For a long time, exchange controls in South Africa (SA) have been the source of great frustration for people bringing money into the country, and South Africans wishing to take their money and other assets abroad.

The controls are governed by regulations initially issued in 1961 pursuant to the Currency and Exchanges Act, No 9 of 1933 (Act). The regulations are enforced by a department of the SA Reserve Bank (SARB) with the Orwellian name of the Financial Surveillance Department, or FinSurv for short. SARB outsources most of the day to day administration to local retail banks who charge their clients a fee for the privilege of complying with the regulations.

The rules governing exchange controls are opaque. Business people who wish to pay suppliers abroad must sometimes wait days to get approval to remit funds. Even small local internet 'start-ups' are hounded because they ostensibly 'export' intellectual property without permission from FinSurv.

The Minister of Finance regularly announces that exchange controls are being liberalised, but the impenetrable and harsh rules remain.

Enter Mark Shuttleworth, the well-known SA internet billionaire. After making his fortune, Shuttleworth wanted to take some of his money out of the country. Sure, said the SARB, but only if you pay us a 10% 'exit charge'. Shuttleworth paid the levy under protest but wanted the money back. He launched a court application against the SARB, the Minister of Finance and the President. The outcome of the application is reported 1 as Shuttleworth v South African Reserve Bank and Others (30709/2010) [2013] ZAGPPHC 200 (18 July 2013).

The court proceedings, which were closely followed by the media, pitted two of SA's greatest legal minds against each other: Gilbert Marcus SC, for Shuttleworth, and Jeremy Gauntlett SC, for the respondents. As far as I am aware, this was the first time that any person seriously challenged the entire exchange control regime in a court of law.

By his own admission, Shuttleworth is not against the idea of exchange control (view the Shuttleworth judgement at paragraph 27). He really only wanted a refund of the 10% levy. However, while denying the refund, in the process the court struck down chunks of the legislation as being unconstitutional. 

Unfortunately, the judgment in the Shuttleworth case contains numerous editing and spelling errors, and the reasoning is often unclear. However, if nothing else, it does provide an interesting insight into the government's philosophy with respect to exchange controls. In the papers provided to the court, the State's deponent said that "[t]he very stability and sustainability of the financial system and economy of [SA] may be, and indeed has often in the past, been at stake…The flexibility, and ability to change the applicable exchange control regime very quickly, are necessary in this particular sphere…[T]his constitutes an important means whereby our country can adequately safeguard itself, its economy and the public against the vicissitudes of the dynamic world market." 

In other words, says the State, we need exchange controls to protect you from the big bad global market wolf.

LISTED RECORDS >>
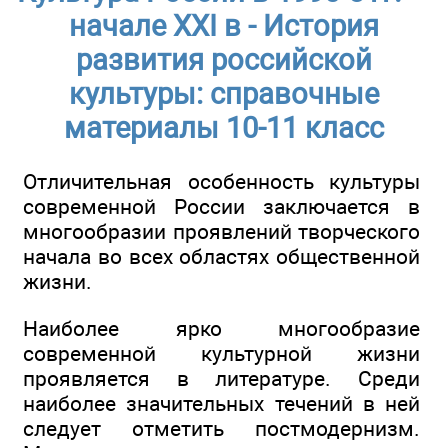
начале XXI в - История
развития российской
культуры: справочные
материалы 10-11 класс
Отличительная особенность культуры
современной России заключается в
многообразии проявлений творческого
начала во всех областях общественной
жизни.
Наиболее ярко многообразие
современной культурной жизни
проявляется в литературе. Среди
наиболее значительных течений в ней
следует отметить постмодернизм.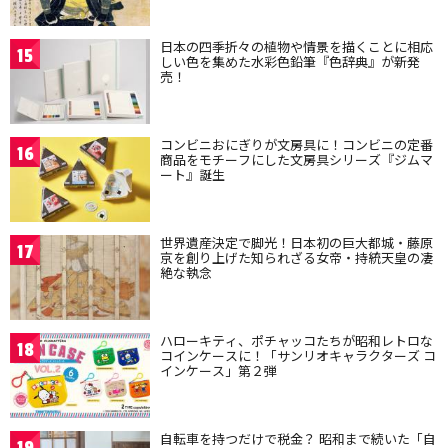
日本の四季折々の植物や情景を描くことに相応
15
しい色を集めた水彩色鉛筆『色辞典』が新発
売！
コンビニおにぎりが文房具に！コンビニの定番
16
商品をモチーフにした文房具シリーズ『ジムマ
ート』誕生
世界遺産決定で脚光！日本初の巨大都城・藤原
17
京を創り上げた知られざる女帝・持統天皇の凄
絶な執念
ハローキティ、ポチャッコたちが昭和レトロな
18
コインケースに！「サンリオキャラクターズ コ
インケース」第２弾
自転車を持つだけで税金？ 昭和まで続いた「自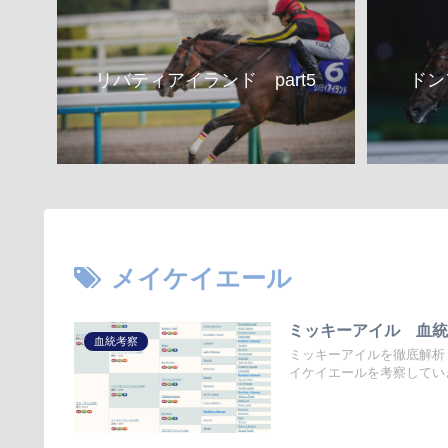
リバティアイランド part5
ドン
メイケイエール
ミッキーアイル 血
血統考察
ミッキーアイルを徹底解析
イケイエールを考察してい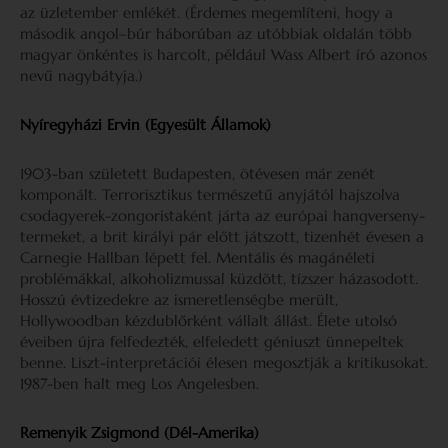
az üzletember emlékét. (Érdemes megemlíteni, hogy a
második angol–búr háborúban az utóbbiak oldalán több
magyar önkéntes is harcolt, például Wass Albert író azonos
nevű nagybátyja.)
Nyíregyházi Ervin (Egyesült Államok)
1903-ban született Budapesten, ötévesen már zenét
komponált. Terrorisztikus természetű anyjától hajszolva
csodagyerek-zongoristaként járta az európai hangverseny­
termeket, a brit királyi pár előtt játszott, tizenhét évesen a
Carnegie Hallban lépett fel. Mentális és magánéleti
problémákkal, alkoholizmussal küzdött, tízszer háza­sodott.
Hosszú évtizedekre az ismeretlenségbe merült,
Hollywoodban kézdublőrként vállalt állást. Élete utolsó
éveiben újra felfedezték, elfeledett géniuszt ünnepeltek
benne. Liszt-interpretációi élesen megosztják a kritiku­sokat.
1987-ben halt meg Los Angelesben.
Remenyik Zsigmond (Dél-Amerika)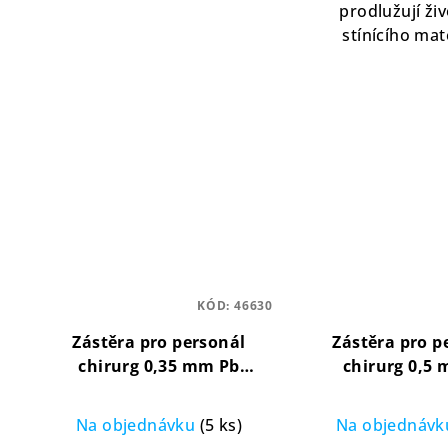
prodlužují ži
stínícího mat
KÓD:
46630
Zástěra pro personál
Zástěra pro p
chirurg 0,35 mm Pb
chirurg 0,5
ochranná, pohodlná, lehká
ochranná, pohod
Na objednávku
(5 ks)
Na objednáv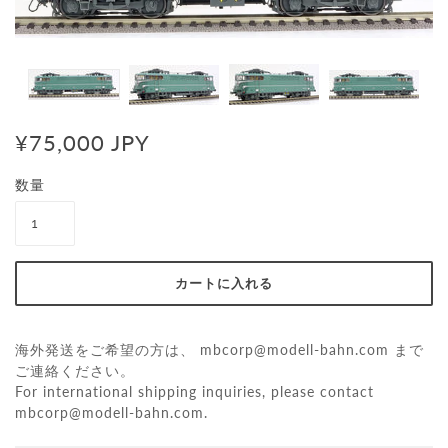
¥75,000 JPY
数量
海外発送をご希望の方は、
mbcorp@modell-bahn.com
まで
ご連絡ください。
For international shipping inquiries, please contact
mbcorp@modell-bahn.com
.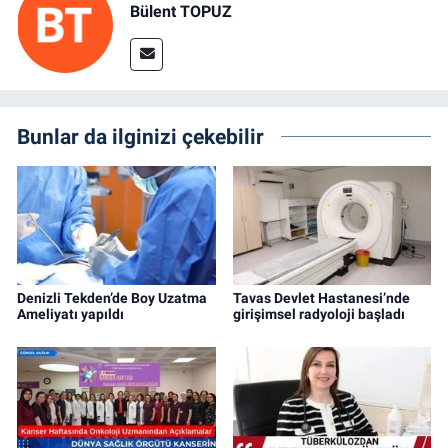
Bülent TOPUZ
Bunlar da ilginizi çekebilir
Denizli Tekden’de Boy Uzatma
Tavas Devlet Hastanesi’nde
Ameliyatı yapıldı
girişimsel radyoloji başladı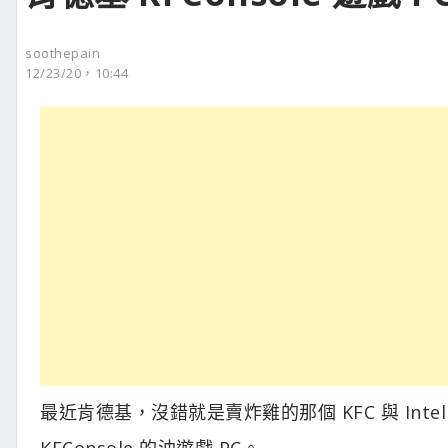
soothepain
12/23/20，10:44
最近肯德基，沒錯就是賣炸雞的那個 KFC 與 Intel、A
KFConsole 的
油
遊戲 PC。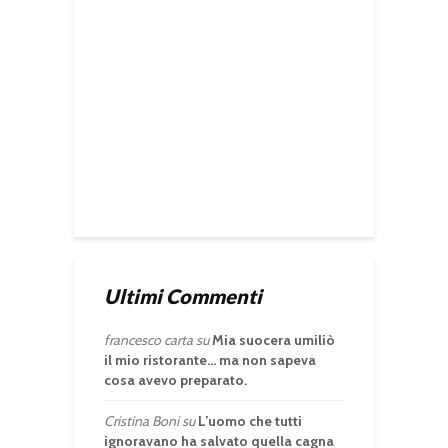
Ultimi Commenti
francesco carta
su
Mia suocera umiliò
il mio ristorante… ma non sapeva
cosa avevo preparato.
Cristina Boni
su
L’uomo che tutti
ignoravano ha salvato quella cagna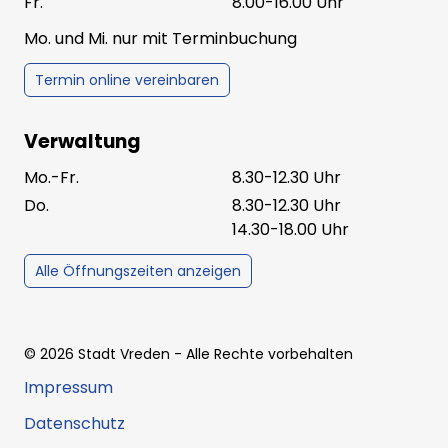
Fr.
8.00-16.00 Uhr
Mo. und Mi. nur mit Terminbuchung
Termin online vereinbaren
Verwaltung
Mo.-Fr.
8.30-12.30 Uhr
Do.
8.30-12.30 Uhr
14.30-18.00 Uhr
Alle Öffnungszeiten anzeigen
©
2026
Stadt Vreden
- Alle Rechte vorbehalten
Impressum
Datenschutz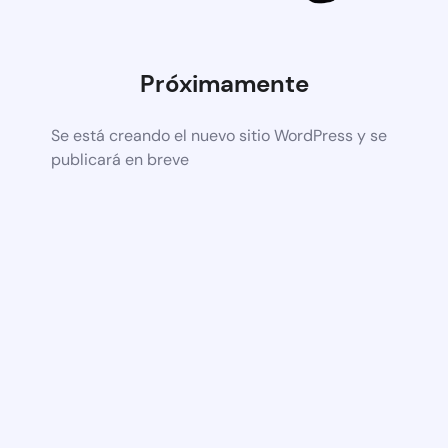
Próximamente
Se está creando el nuevo sitio WordPress y se
publicará en breve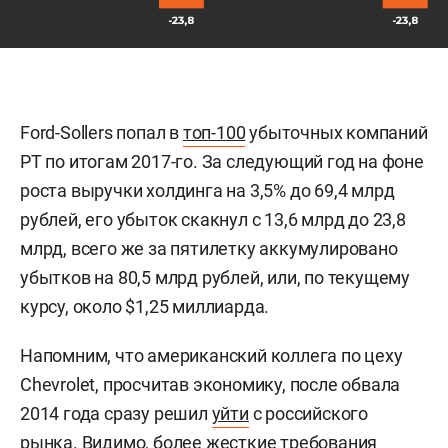
Ford-Sollers попал в
топ-100
убыточных компаний
РТ по итогам 2017-го. За следующий год на фоне
роста выручки холдинга на 3,5% до 69,4 млрд
рублей, его убыток скакнул с 13,6 млрд до 23,8
млрд, всего же за пятилетку аккумулировано
убытков на 80,5 млрд рублей, или, по текущему
курсу, около $1,25 миллиарда.
Напомним, что американский коллега по цеху
Chevrolet, просчитав экономику, после обвала
2014 года сразу решил
уйти
с российского
рынка. Видимо, более жесткие требования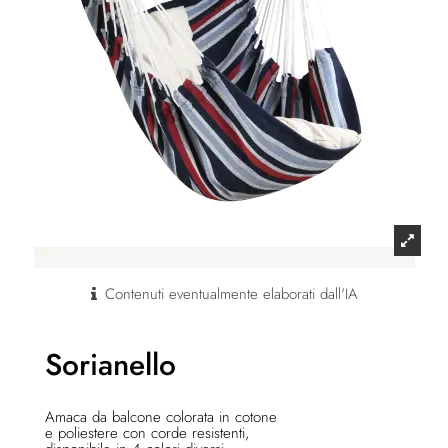
Contenuti eventualmente elaborati dall'IA
Sorianello
Amaca da balcone colorata in cotone
e poliestere con corde resistenti,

YOUR TASKS >>
A – Answer these questions about the text on South African exchange controls, one answer per line:
(i) In what year were the exchange control regulations first issued?
(ii) What percentage did the SARB charge Shuttleworth as an exit charge?
(iii) Who appeared for Shuttleworth in the court proceedings?
B – Write the next few paragraphs of the text on South African exchange controls, picking up after its final sentence.

ANSWERS TO EACH TASK >>
A –
(i) 1961
(ii) 10%
(iii) Gilbert Marcus SC

B –
The court appeared to have simply accepted this view. For instance, said Judge Legodi (at paragraph 114 of his judgement), "imagine what will happen to this country if the wealthiest men and women in the country were allowed to take their wealth out of the country without [sic] impunity every time when the country is in economic grief or when there is a change of government or leaders in government. It could have a devastating effect on the country as whole."

And, equally dramatically, advocate Gauntlett is reported to have said in his address to the court, "[h]e [Shuttleworth] quite deliberately decided to attack the heart of the scheme and seeks to bring down the pillars of the temple."

Speaking as a lawyer with little knowledge of economics, my view is that it is time that the exchange control edifice be toppled. The State is bluffing itself if it thinks that it can protect us against "the vicissitudes of the dynamic world market." The market is a different place to that which existed in 1933 or 1961. Events like a financial crisis in the United States or a volcanic eruption in Iceland, for instance, have startling and immediate world-wide effects which governments have very little power to control.

Give us freedom to take and invest our money where we want; we will take our chances in the global economy. Spend your energy instead on creating an economic environment in SA which will encourage us, and foreign investors to keep our money in this country.

Having found that the policy of keeping exchange control is important in principle, the court in the Shuttleworth case held that the manner in which the 10% exit charge was legislated and imposed, was not unconstitutional. However, the court then proceeded to strike down certain of the provisions of the Act and the regulations. In particular, the provisions of s9(3) of the Act, which give the President the sweeping power, simply by regulation, to suspend any law, including an act of Parliament, affecting currency, banking or exchange was found to be inconsistent with the Constitution of South Africa, 1996. Of great importance is the finding of the judge that regulation 3(1)(c), which prohibits payments abroad without approval, offend the constitutional rights of freedom of expression and privacy. The court also held that certain of the other regulations were unconstitutional. However, the declaration of invalidity was suspended for a period of 12 months to enable the government to attend to the cause of the invalidity – or, in the words of the court, to 'panel-beat' the regulations.

In my view, a properly motivated attack on the exchange control rules has been long overdue. Mark Shuttleworth has struck a blow for freedom in SA. Hopefully, the Minister of Finance will use the case as an opportunity to further liberalise – or, even better, scrap – exchange controls.